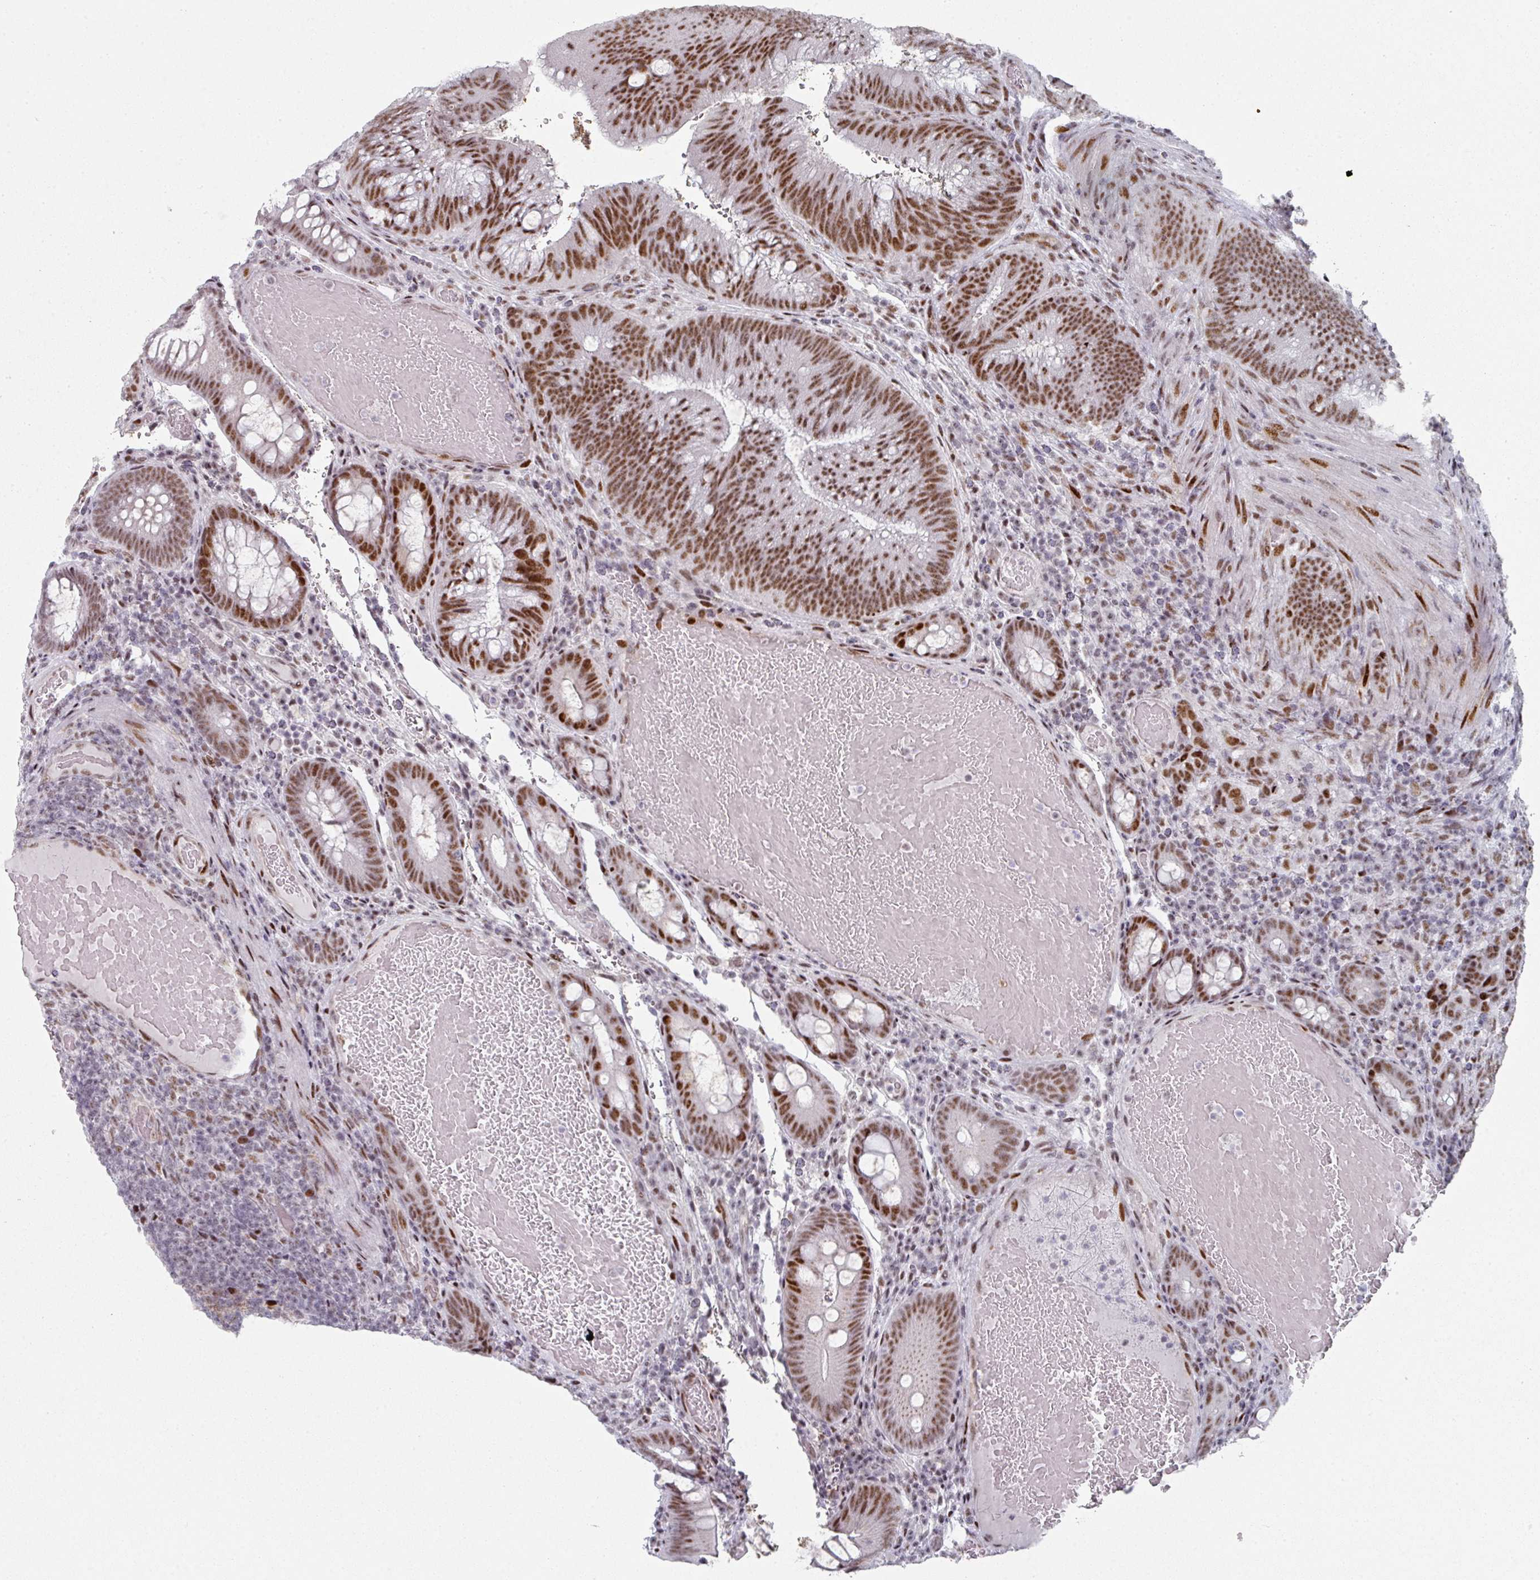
{"staining": {"intensity": "strong", "quantity": ">75%", "location": "nuclear"}, "tissue": "colorectal cancer", "cell_type": "Tumor cells", "image_type": "cancer", "snomed": [{"axis": "morphology", "description": "Adenocarcinoma, NOS"}, {"axis": "topography", "description": "Colon"}], "caption": "Immunohistochemical staining of colorectal adenocarcinoma shows strong nuclear protein staining in approximately >75% of tumor cells.", "gene": "SF3B5", "patient": {"sex": "female", "age": 43}}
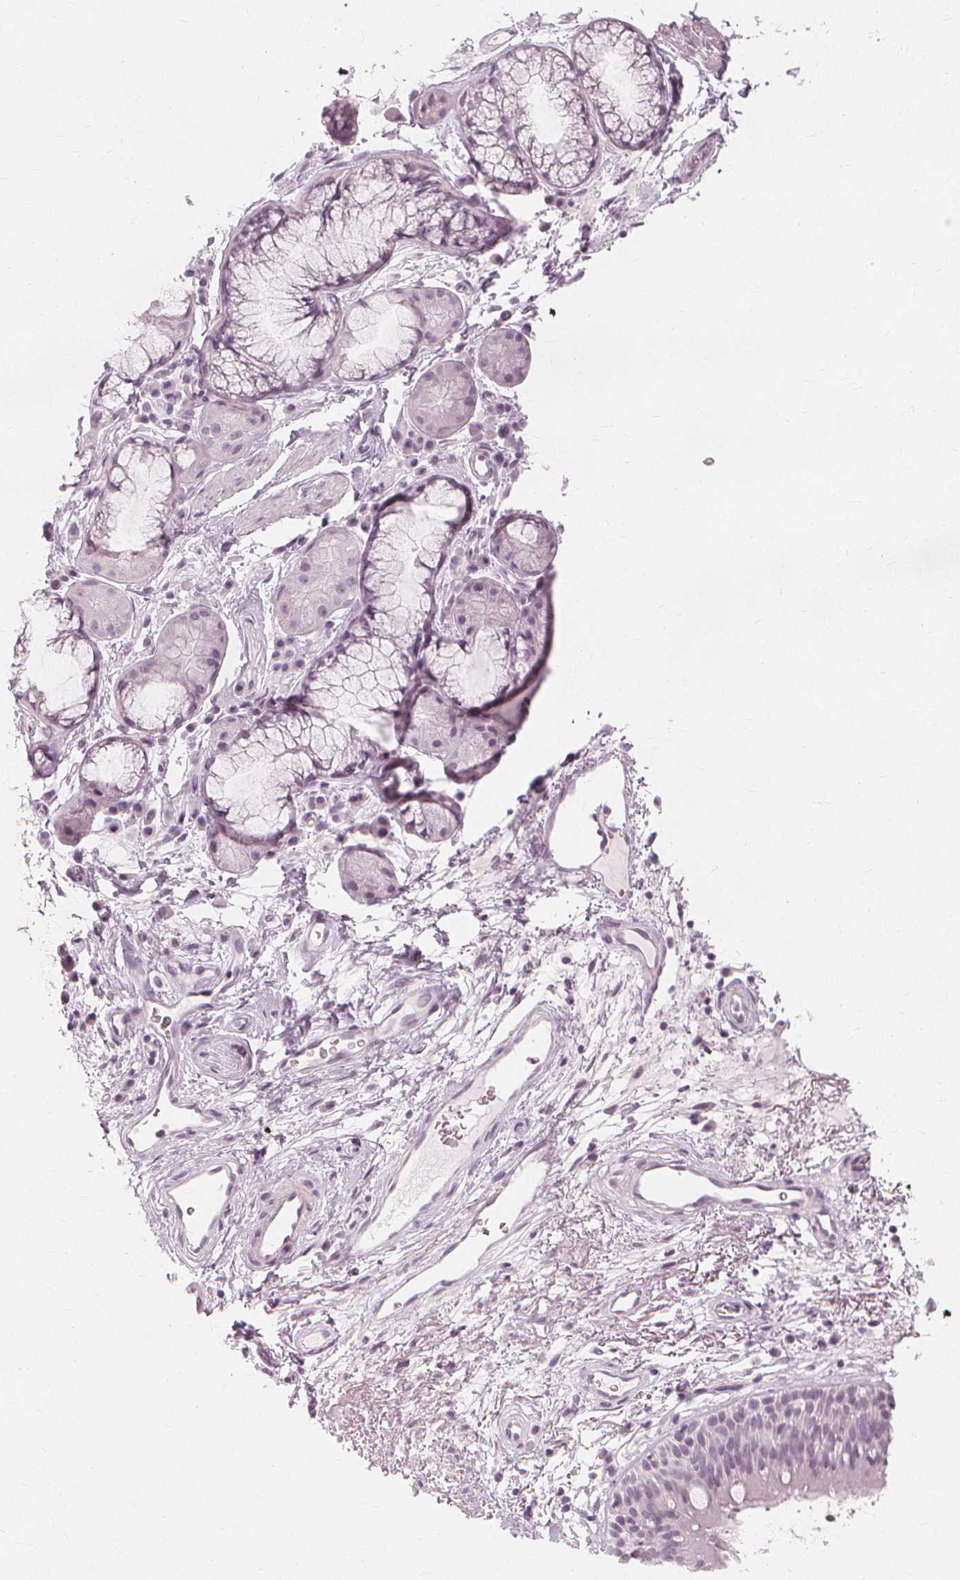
{"staining": {"intensity": "negative", "quantity": "none", "location": "none"}, "tissue": "bronchus", "cell_type": "Respiratory epithelial cells", "image_type": "normal", "snomed": [{"axis": "morphology", "description": "Normal tissue, NOS"}, {"axis": "topography", "description": "Cartilage tissue"}, {"axis": "topography", "description": "Bronchus"}], "caption": "DAB (3,3'-diaminobenzidine) immunohistochemical staining of normal bronchus shows no significant expression in respiratory epithelial cells.", "gene": "NXPE1", "patient": {"sex": "male", "age": 58}}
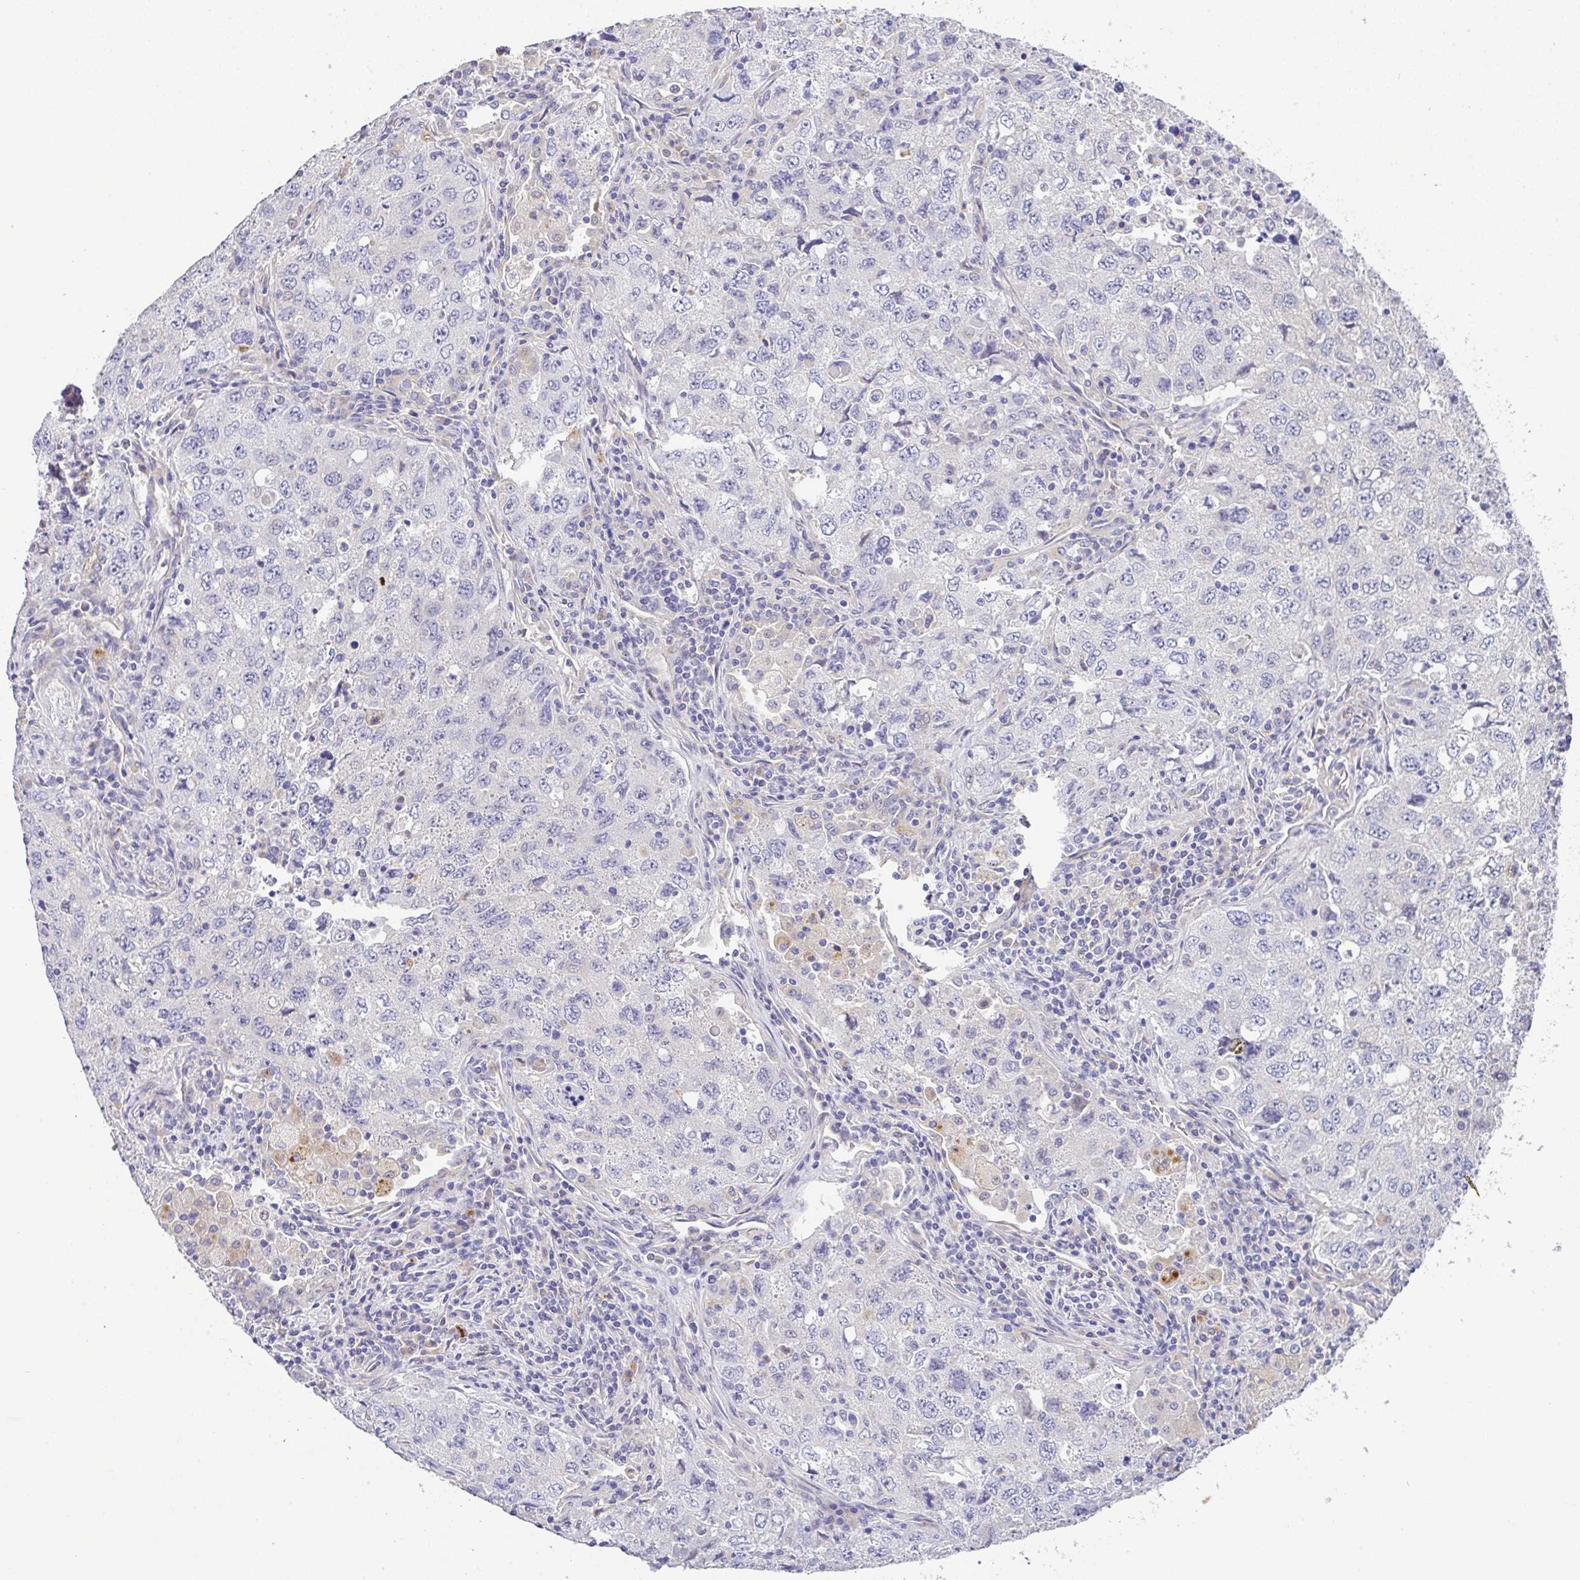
{"staining": {"intensity": "negative", "quantity": "none", "location": "none"}, "tissue": "lung cancer", "cell_type": "Tumor cells", "image_type": "cancer", "snomed": [{"axis": "morphology", "description": "Adenocarcinoma, NOS"}, {"axis": "topography", "description": "Lung"}], "caption": "Immunohistochemistry of lung cancer shows no staining in tumor cells.", "gene": "EPN3", "patient": {"sex": "female", "age": 57}}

● ASSIGNMENT
Across all the lines above, repeat the wording exactly and omit the pictures.

● EXERCISE SOLUTION
{"staining": {"intensity": "strong", "quantity": ">75%", "location": "nuclear"}, "tissue": "colorectal cancer", "cell_type": "Tumor cells", "image_type": "cancer", "snomed": [{"axis": "morphology", "description": "Adenocarcinoma, NOS"}, {"axis": "topography", "description": "Colon"}], "caption": "Immunohistochemical staining of colorectal adenocarcinoma shows strong nuclear protein staining in approximately >75% of tumor cells.", "gene": "SF3B5", "patient": {"sex": "female", "age": 43}}
{"staining": {"intensity": "negative", "quantity": "none", "location": "none"}, "tissue": "bronchus", "cell_type": "Respiratory epithelial cells", "image_type": "normal", "snomed": [{"axis": "morphology", "description": "Normal tissue, NOS"}, {"axis": "topography", "description": "Cartilage tissue"}, {"axis": "topography", "description": "Bronchus"}], "caption": "DAB (3,3'-diaminobenzidine) immunohistochemical staining of normal bronchus shows no significant expression in respiratory epithelial cells.", "gene": "NXPE1", "patient": {"sex": "male", "age": 58}}
{"staining": {"intensity": "negative", "quantity": "none", "location": "none"}, "tissue": "lung cancer", "cell_type": "Tumor cells", "image_type": "cancer", "snomed": [{"axis": "morphology", "description": "Adenocarcinoma, NOS"}, {"axis": "topography", "description": "Lung"}], "caption": "Immunohistochemistry of lung cancer shows no staining in tumor cells.", "gene": "EPN3", "patient": {"sex": "female", "age": 57}}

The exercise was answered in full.